- Task prompt -
Filter the records for lines holding the string "touchent".
Start of Data for this exercise
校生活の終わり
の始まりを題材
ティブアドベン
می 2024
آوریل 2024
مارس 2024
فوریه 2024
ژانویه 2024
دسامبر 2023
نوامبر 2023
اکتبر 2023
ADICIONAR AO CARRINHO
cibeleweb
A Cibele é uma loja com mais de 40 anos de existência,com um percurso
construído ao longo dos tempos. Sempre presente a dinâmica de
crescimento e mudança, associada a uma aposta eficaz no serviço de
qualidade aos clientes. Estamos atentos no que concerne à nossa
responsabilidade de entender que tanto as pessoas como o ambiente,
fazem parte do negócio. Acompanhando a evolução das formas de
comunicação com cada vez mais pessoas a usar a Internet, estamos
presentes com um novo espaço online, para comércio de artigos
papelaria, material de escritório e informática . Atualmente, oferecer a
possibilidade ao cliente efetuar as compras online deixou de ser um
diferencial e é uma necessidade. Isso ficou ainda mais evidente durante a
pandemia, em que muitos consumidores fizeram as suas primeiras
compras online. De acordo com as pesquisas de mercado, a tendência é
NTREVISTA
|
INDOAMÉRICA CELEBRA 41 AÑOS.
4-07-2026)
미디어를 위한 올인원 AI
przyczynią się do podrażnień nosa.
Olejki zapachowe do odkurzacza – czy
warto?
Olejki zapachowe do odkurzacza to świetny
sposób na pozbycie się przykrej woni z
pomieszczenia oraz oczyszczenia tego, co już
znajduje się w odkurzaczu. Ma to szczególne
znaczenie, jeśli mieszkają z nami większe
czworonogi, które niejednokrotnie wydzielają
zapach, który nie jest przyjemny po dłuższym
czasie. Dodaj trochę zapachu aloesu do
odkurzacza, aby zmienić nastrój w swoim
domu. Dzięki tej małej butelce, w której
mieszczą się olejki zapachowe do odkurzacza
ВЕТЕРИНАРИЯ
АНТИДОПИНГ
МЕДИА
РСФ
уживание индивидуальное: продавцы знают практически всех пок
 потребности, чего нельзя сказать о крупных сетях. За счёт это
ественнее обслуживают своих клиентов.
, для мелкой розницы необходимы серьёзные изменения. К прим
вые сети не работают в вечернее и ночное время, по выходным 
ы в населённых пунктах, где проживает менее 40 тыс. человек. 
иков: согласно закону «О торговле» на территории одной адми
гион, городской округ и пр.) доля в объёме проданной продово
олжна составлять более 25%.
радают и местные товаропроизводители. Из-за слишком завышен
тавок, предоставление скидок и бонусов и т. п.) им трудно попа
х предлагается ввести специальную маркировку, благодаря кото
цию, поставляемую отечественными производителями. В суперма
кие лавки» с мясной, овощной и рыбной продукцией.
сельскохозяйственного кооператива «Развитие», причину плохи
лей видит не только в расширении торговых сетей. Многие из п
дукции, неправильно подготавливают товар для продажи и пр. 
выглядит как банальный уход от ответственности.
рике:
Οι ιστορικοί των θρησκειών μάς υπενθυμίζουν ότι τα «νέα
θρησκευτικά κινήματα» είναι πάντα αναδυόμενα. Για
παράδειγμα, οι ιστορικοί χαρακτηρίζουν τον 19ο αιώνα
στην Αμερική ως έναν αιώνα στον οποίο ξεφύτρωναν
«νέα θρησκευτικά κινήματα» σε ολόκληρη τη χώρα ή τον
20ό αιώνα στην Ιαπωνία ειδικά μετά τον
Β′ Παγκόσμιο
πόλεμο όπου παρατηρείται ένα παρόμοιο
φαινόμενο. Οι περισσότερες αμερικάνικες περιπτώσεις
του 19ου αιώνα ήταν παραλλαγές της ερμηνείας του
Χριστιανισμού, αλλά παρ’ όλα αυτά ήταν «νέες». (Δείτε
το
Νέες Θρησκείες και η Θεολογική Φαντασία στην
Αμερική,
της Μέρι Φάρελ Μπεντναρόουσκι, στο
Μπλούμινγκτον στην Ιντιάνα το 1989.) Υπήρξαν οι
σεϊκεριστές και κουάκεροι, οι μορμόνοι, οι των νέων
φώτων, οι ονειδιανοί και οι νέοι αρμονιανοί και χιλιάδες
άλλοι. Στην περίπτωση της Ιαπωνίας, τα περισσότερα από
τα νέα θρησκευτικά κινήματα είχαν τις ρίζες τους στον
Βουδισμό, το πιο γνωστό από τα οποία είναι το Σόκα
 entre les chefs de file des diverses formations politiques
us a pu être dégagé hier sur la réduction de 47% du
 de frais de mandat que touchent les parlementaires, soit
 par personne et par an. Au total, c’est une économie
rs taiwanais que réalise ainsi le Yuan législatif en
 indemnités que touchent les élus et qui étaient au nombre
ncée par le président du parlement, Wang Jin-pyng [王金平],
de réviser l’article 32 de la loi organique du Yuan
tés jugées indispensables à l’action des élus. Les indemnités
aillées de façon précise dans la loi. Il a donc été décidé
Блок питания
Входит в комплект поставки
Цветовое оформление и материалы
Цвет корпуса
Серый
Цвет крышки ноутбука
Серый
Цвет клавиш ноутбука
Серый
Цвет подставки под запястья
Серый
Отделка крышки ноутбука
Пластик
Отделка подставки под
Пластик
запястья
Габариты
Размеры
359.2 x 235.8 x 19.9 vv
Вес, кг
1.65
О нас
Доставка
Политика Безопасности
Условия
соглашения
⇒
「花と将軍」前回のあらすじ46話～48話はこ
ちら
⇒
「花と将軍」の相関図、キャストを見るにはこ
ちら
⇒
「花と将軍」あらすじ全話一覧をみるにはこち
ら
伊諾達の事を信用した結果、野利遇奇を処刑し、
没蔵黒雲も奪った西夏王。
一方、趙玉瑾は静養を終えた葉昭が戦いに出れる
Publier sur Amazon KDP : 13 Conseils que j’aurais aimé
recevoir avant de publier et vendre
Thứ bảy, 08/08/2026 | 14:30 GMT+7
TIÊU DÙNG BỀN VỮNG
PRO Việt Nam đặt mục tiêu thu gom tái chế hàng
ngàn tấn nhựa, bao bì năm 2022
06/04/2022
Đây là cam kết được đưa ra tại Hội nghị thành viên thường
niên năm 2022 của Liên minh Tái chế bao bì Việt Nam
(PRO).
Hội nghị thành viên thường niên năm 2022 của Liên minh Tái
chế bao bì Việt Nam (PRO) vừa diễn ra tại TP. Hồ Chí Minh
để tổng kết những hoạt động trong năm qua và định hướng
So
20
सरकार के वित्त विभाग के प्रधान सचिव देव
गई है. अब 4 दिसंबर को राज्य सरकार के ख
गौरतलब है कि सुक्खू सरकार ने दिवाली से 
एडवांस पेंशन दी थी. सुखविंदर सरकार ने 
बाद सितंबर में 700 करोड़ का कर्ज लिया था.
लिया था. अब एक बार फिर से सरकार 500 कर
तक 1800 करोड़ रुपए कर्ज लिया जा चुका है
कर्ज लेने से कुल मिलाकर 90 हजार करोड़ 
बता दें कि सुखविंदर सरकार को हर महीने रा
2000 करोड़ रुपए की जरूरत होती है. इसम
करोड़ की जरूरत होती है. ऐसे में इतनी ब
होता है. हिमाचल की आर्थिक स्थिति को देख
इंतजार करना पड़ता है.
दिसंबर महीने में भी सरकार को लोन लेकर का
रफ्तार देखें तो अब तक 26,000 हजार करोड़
End of Data for this exercise
- Result -
 de frais de mandat que touchent les parlementaires, soit
 indemnités que touchent les élus et qui étaient au nombre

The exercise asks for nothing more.